HOW TO COMPLETE THIS TASK → Your answer must consist of every line from the data below that includes the word "nrrheum".

AVAILABLE DATA →
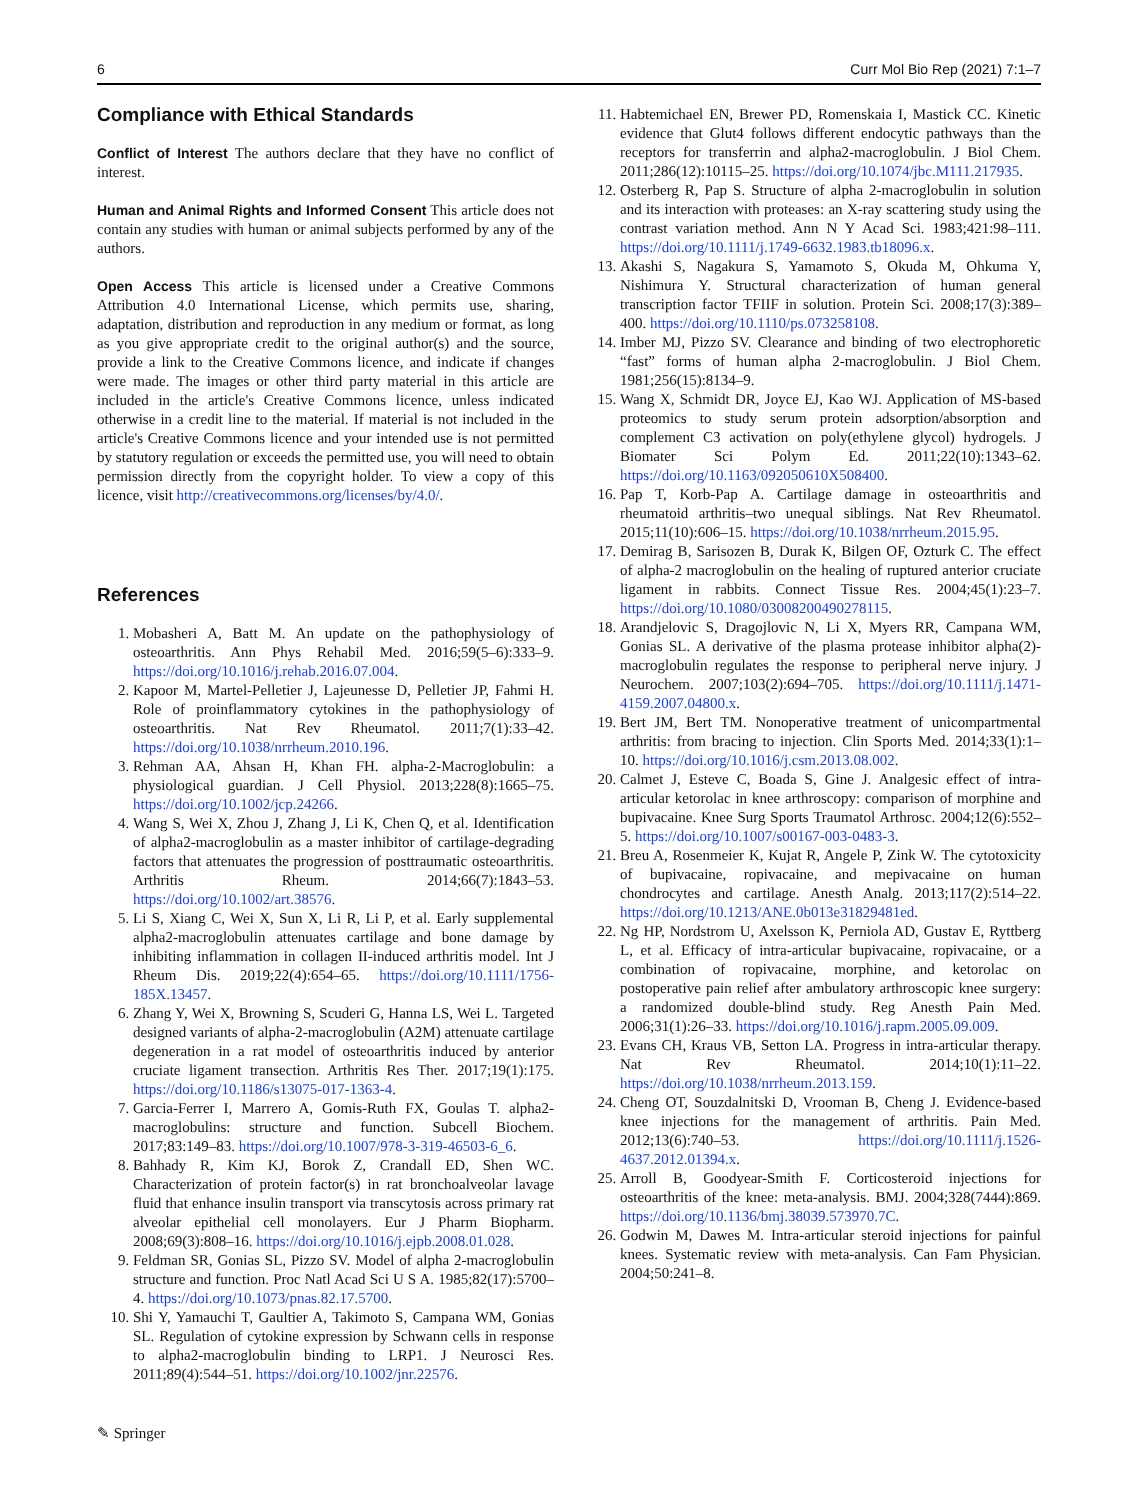6 Curr Mol Bio Rep (2021) 7:1–7
Compliance with Ethical Standards
Conflict of Interest The authors declare that they have no conflict of interest.
Human and Animal Rights and Informed Consent This article does not contain any studies with human or animal subjects performed by any of the authors.
Open Access This article is licensed under a Creative Commons Attribution 4.0 International License, which permits use, sharing, adaptation, distribution and reproduction in any medium or format, as long as you give appropriate credit to the original author(s) and the source, provide a link to the Creative Commons licence, and indicate if changes were made. The images or other third party material in this article are included in the article's Creative Commons licence, unless indicated otherwise in a credit line to the material. If material is not included in the article's Creative Commons licence and your intended use is not permitted by statutory regulation or exceeds the permitted use, you will need to obtain permission directly from the copyright holder. To view a copy of this licence, visit http://creativecommons.org/licenses/by/4.0/.
References
1. Mobasheri A, Batt M. An update on the pathophysiology of osteoarthritis. Ann Phys Rehabil Med. 2016;59(5–6):333–9. https://doi.org/10.1016/j.rehab.2016.07.004.
2. Kapoor M, Martel-Pelletier J, Lajeunesse D, Pelletier JP, Fahmi H. Role of proinflammatory cytokines in the pathophysiology of osteoarthritis. Nat Rev Rheumatol. 2011;7(1):33–42. https://doi.org/10.1038/nrrheum.2010.196.
3. Rehman AA, Ahsan H, Khan FH. alpha-2-Macroglobulin: a physiological guardian. J Cell Physiol. 2013;228(8):1665–75. https://doi.org/10.1002/jcp.24266.
4. Wang S, Wei X, Zhou J, Zhang J, Li K, Chen Q, et al. Identification of alpha2-macroglobulin as a master inhibitor of cartilage-degrading factors that attenuates the progression of posttraumatic osteoarthritis. Arthritis Rheum. 2014;66(7):1843–53. https://doi.org/10.1002/art.38576.
5. Li S, Xiang C, Wei X, Sun X, Li R, Li P, et al. Early supplemental alpha2-macroglobulin attenuates cartilage and bone damage by inhibiting inflammation in collagen II-induced arthritis model. Int J Rheum Dis. 2019;22(4):654–65. https://doi.org/10.1111/1756-185X.13457.
6. Zhang Y, Wei X, Browning S, Scuderi G, Hanna LS, Wei L. Targeted designed variants of alpha-2-macroglobulin (A2M) attenuate cartilage degeneration in a rat model of osteoarthritis induced by anterior cruciate ligament transection. Arthritis Res Ther. 2017;19(1):175. https://doi.org/10.1186/s13075-017-1363-4.
7. Garcia-Ferrer I, Marrero A, Gomis-Ruth FX, Goulas T. alpha2-macroglobulins: structure and function. Subcell Biochem. 2017;83:149–83. https://doi.org/10.1007/978-3-319-46503-6_6.
8. Bahhady R, Kim KJ, Borok Z, Crandall ED, Shen WC. Characterization of protein factor(s) in rat bronchoalveolar lavage fluid that enhance insulin transport via transcytosis across primary rat alveolar epithelial cell monolayers. Eur J Pharm Biopharm. 2008;69(3):808–16. https://doi.org/10.1016/j.ejpb.2008.01.028.
9. Feldman SR, Gonias SL, Pizzo SV. Model of alpha 2-macroglobulin structure and function. Proc Natl Acad Sci U S A. 1985;82(17):5700–4. https://doi.org/10.1073/pnas.82.17.5700.
10. Shi Y, Yamauchi T, Gaultier A, Takimoto S, Campana WM, Gonias SL. Regulation of cytokine expression by Schwann cells in response to alpha2-macroglobulin binding to LRP1. J Neurosci Res. 2011;89(4):544–51. https://doi.org/10.1002/jnr.22576.
11. Habtemichael EN, Brewer PD, Romenskaia I, Mastick CC. Kinetic evidence that Glut4 follows different endocytic pathways than the receptors for transferrin and alpha2-macroglobulin. J Biol Chem. 2011;286(12):10115–25. https://doi.org/10.1074/jbc.M111.217935.
12. Osterberg R, Pap S. Structure of alpha 2-macroglobulin in solution and its interaction with proteases: an X-ray scattering study using the contrast variation method. Ann N Y Acad Sci. 1983;421:98–111. https://doi.org/10.1111/j.1749-6632.1983.tb18096.x.
13. Akashi S, Nagakura S, Yamamoto S, Okuda M, Ohkuma Y, Nishimura Y. Structural characterization of human general transcription factor TFIIF in solution. Protein Sci. 2008;17(3):389–400. https://doi.org/10.1110/ps.073258108.
14. Imber MJ, Pizzo SV. Clearance and binding of two electrophoretic “fast” forms of human alpha 2-macroglobulin. J Biol Chem. 1981;256(15):8134–9.
15. Wang X, Schmidt DR, Joyce EJ, Kao WJ. Application of MS-based proteomics to study serum protein adsorption/absorption and complement C3 activation on poly(ethylene glycol) hydrogels. J Biomater Sci Polym Ed. 2011;22(10):1343–62. https://doi.org/10.1163/092050610X508400.
16. Pap T, Korb-Pap A. Cartilage damage in osteoarthritis and rheumatoid arthritis–two unequal siblings. Nat Rev Rheumatol. 2015;11(10):606–15. https://doi.org/10.1038/nrrheum.2015.95.
17. Demirag B, Sarisozen B, Durak K, Bilgen OF, Ozturk C. The effect of alpha-2 macroglobulin on the healing of ruptured anterior cruciate ligament in rabbits. Connect Tissue Res. 2004;45(1):23–7. https://doi.org/10.1080/03008200490278115.
18. Arandjelovic S, Dragojlovic N, Li X, Myers RR, Campana WM, Gonias SL. A derivative of the plasma protease inhibitor alpha(2)-macroglobulin regulates the response to peripheral nerve injury. J Neurochem. 2007;103(2):694–705. https://doi.org/10.1111/j.1471-4159.2007.04800.x.
19. Bert JM, Bert TM. Nonoperative treatment of unicompartmental arthritis: from bracing to injection. Clin Sports Med. 2014;33(1):1–10. https://doi.org/10.1016/j.csm.2013.08.002.
20. Calmet J, Esteve C, Boada S, Gine J. Analgesic effect of intra-articular ketorolac in knee arthroscopy: comparison of morphine and bupivacaine. Knee Surg Sports Traumatol Arthrosc. 2004;12(6):552–5. https://doi.org/10.1007/s00167-003-0483-3.
21. Breu A, Rosenmeier K, Kujat R, Angele P, Zink W. The cytotoxicity of bupivacaine, ropivacaine, and mepivacaine on human chondrocytes and cartilage. Anesth Analg. 2013;117(2):514–22. https://doi.org/10.1213/ANE.0b013e31829481ed.
22. Ng HP, Nordstrom U, Axelsson K, Perniola AD, Gustav E, Ryttberg L, et al. Efficacy of intra-articular bupivacaine, ropivacaine, or a combination of ropivacaine, morphine, and ketorolac on postoperative pain relief after ambulatory arthroscopic knee surgery: a randomized double-blind study. Reg Anesth Pain Med. 2006;31(1):26–33. https://doi.org/10.1016/j.rapm.2005.09.009.
23. Evans CH, Kraus VB, Setton LA. Progress in intra-articular therapy. Nat Rev Rheumatol. 2014;10(1):11–22. https://doi.org/10.1038/nrrheum.2013.159.
24. Cheng OT, Souzdalnitski D, Vrooman B, Cheng J. Evidence-based knee injections for the management of arthritis. Pain Med. 2012;13(6):740–53. https://doi.org/10.1111/j.1526-4637.2012.01394.x.
25. Arroll B, Goodyear-Smith F. Corticosteroid injections for osteoarthritis of the knee: meta-analysis. BMJ. 2004;328(7444):869. https://doi.org/10.1136/bmj.38039.573970.7C.
26. Godwin M, Dawes M. Intra-articular steroid injections for painful knees. Systematic review with meta-analysis. Can Fam Physician. 2004;50:241–8.
✎ Springer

ANSWER SECTION →
2. Kapoor M, Martel-Pelletier J, Lajeunesse D, Pelletier JP, Fahmi H. Role of proinflammatory cytokines in the pathophysiology of osteoarthritis. Nat Rev Rheumatol. 2011;7(1):33–42. https://doi.org/10.1038/nrrheum.2010.196.
16. Pap T, Korb-Pap A. Cartilage damage in osteoarthritis and rheumatoid arthritis–two unequal siblings. Nat Rev Rheumatol. 2015;11(10):606–15. https://doi.org/10.1038/nrrheum.2015.95.
23. Evans CH, Kraus VB, Setton LA. Progress in intra-articular therapy. Nat Rev Rheumatol. 2014;10(1):11–22. https://doi.org/10.1038/nrrheum.2013.159.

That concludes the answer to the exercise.